### [Instructions to follow]
Print each record that follows exactly, leaving the pictures behind.

### [Entries supplied]
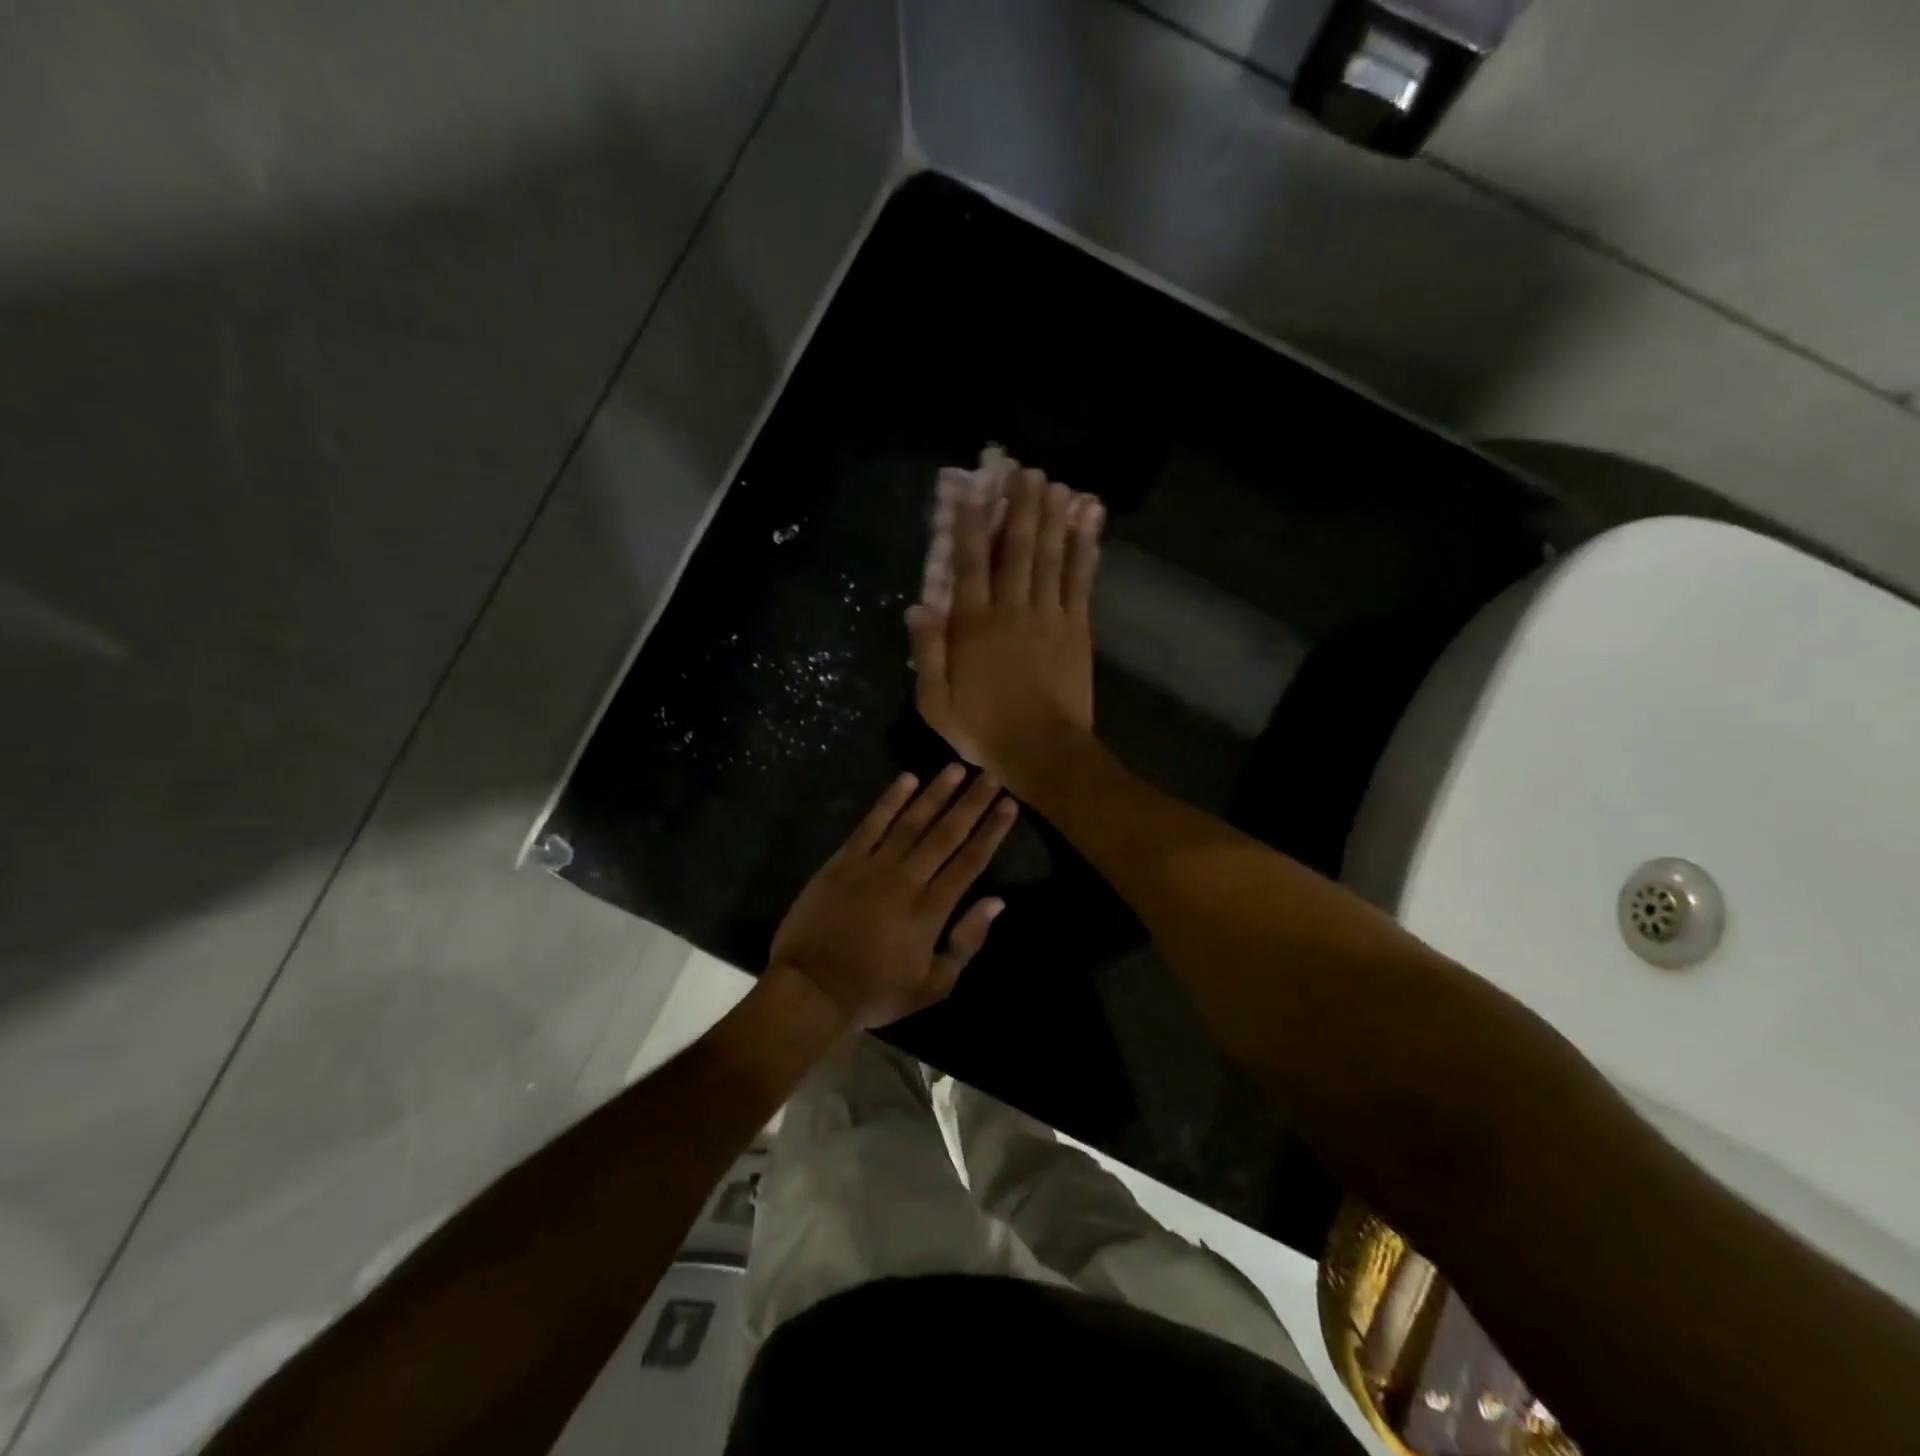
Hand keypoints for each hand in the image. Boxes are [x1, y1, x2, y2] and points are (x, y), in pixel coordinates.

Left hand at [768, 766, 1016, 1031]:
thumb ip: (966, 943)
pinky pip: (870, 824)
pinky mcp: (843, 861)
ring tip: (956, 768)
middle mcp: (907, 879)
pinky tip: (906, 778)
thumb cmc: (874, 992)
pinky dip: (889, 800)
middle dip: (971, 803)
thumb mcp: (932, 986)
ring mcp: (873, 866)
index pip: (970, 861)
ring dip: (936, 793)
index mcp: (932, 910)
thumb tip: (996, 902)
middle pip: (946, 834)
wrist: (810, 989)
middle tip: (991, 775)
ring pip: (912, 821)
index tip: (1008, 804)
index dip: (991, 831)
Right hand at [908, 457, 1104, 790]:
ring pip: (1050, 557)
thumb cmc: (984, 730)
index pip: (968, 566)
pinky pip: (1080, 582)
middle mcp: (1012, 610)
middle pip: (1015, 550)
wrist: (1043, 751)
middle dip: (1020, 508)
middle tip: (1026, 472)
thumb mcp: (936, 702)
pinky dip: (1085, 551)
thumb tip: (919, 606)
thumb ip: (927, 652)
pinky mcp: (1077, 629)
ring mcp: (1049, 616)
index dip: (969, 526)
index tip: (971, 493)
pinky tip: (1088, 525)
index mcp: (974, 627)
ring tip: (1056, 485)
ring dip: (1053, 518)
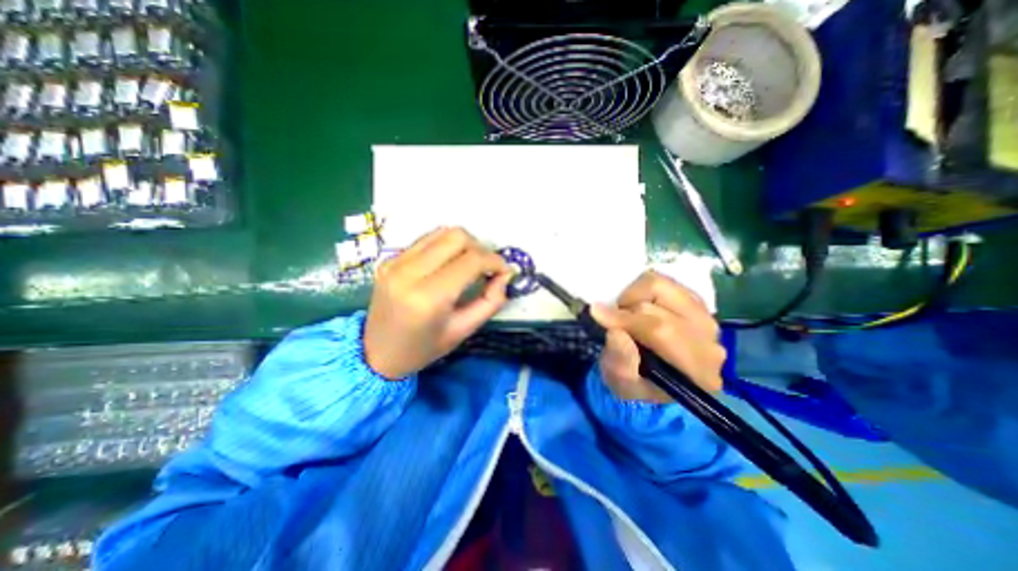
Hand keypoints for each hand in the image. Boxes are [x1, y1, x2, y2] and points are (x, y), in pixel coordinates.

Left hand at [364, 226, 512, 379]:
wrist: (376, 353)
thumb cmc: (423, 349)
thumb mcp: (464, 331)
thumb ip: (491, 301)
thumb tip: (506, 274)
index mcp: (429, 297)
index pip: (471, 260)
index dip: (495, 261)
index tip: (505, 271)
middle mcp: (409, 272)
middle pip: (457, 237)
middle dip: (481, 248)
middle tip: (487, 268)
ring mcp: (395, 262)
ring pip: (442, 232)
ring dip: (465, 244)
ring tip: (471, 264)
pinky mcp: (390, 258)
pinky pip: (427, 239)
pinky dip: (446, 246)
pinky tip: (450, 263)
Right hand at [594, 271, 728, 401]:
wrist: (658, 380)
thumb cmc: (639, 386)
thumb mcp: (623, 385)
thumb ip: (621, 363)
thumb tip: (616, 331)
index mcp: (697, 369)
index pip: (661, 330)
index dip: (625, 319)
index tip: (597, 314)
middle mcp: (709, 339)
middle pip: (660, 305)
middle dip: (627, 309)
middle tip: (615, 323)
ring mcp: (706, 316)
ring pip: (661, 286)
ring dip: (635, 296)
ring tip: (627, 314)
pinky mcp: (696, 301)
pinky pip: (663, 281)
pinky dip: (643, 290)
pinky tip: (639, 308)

### [The completed task]
Hand keypoints for each hand in the image. Boxes are [x1, y1, x2, y2] and points are (x, y), in pixel coordinates.

Left hand at [768, 766, 1016, 1031]:
thumb ip: (966, 943)
pinky pip: (870, 824)
pinky mcp: (843, 861)
ring tip: (956, 768)
middle mcp: (907, 879)
pinky tip: (906, 778)
thumb cmc: (874, 992)
pinky dip: (889, 800)
middle dip: (971, 803)
thumb mcp: (932, 986)
ring mcp: (873, 866)
index pip: (970, 861)
ring dip: (936, 793)
index mcp: (932, 910)
thumb tip: (996, 902)
middle pip: (946, 834)
wrist: (810, 989)
middle tip: (991, 775)
ring pip: (912, 821)
index tip: (1008, 804)
index dip: (991, 831)
Right hand at [908, 457, 1104, 790]:
ring pip: (1050, 557)
thumb cmc: (984, 730)
index pip: (968, 566)
pinky pip: (1080, 582)
middle mcp: (1012, 610)
middle pip: (1015, 550)
wrist: (1043, 751)
middle dip: (1020, 508)
middle tip: (1026, 472)
thumb mcp: (936, 702)
pinky dip: (1085, 551)
thumb tip: (919, 606)
thumb ip: (927, 652)
pinky mcp: (1077, 629)
ring mcp: (1049, 616)
index dip: (969, 526)
index tip: (971, 493)
pinky tip: (1088, 525)
index mcp: (974, 627)
ring tip: (1056, 485)
ring dip: (1053, 518)
Hand keypoints for each hand in the image. Boxes are [x1, y1, x2, y2] and points are (x, y), in pixel coordinates.

Left hand at [364, 226, 512, 379]:
wrist: (376, 353)
thumb cmc: (423, 349)
thumb mcp: (464, 331)
thumb ip: (491, 301)
thumb tip: (506, 274)
index mcp: (429, 297)
index pip: (471, 260)
index dip: (495, 261)
index tip: (505, 271)
middle mcp: (409, 272)
middle pip: (457, 237)
middle dip: (481, 248)
middle tip: (487, 268)
ring mcp: (395, 262)
ring pip: (442, 232)
ring dip: (465, 244)
ring tip: (471, 264)
pinky mcp: (390, 258)
pinky pip: (427, 239)
pinky dip: (446, 246)
pinky tip: (450, 263)
Right hand at [594, 271, 728, 401]:
wrist: (658, 380)
thumb cmc: (639, 386)
thumb mcp: (623, 385)
thumb ip: (621, 363)
thumb tip: (616, 331)
index mcp: (697, 369)
index pip: (661, 330)
index dip: (625, 319)
index tip: (597, 314)
middle mcp: (709, 339)
middle pip: (660, 305)
middle dip: (627, 309)
middle tip: (615, 323)
ring mcp: (706, 316)
ring pip: (661, 286)
ring dip: (635, 296)
ring tip: (627, 314)
pinky mcp: (696, 301)
pinky pip: (663, 281)
pinky dip: (643, 290)
pinky tip: (639, 308)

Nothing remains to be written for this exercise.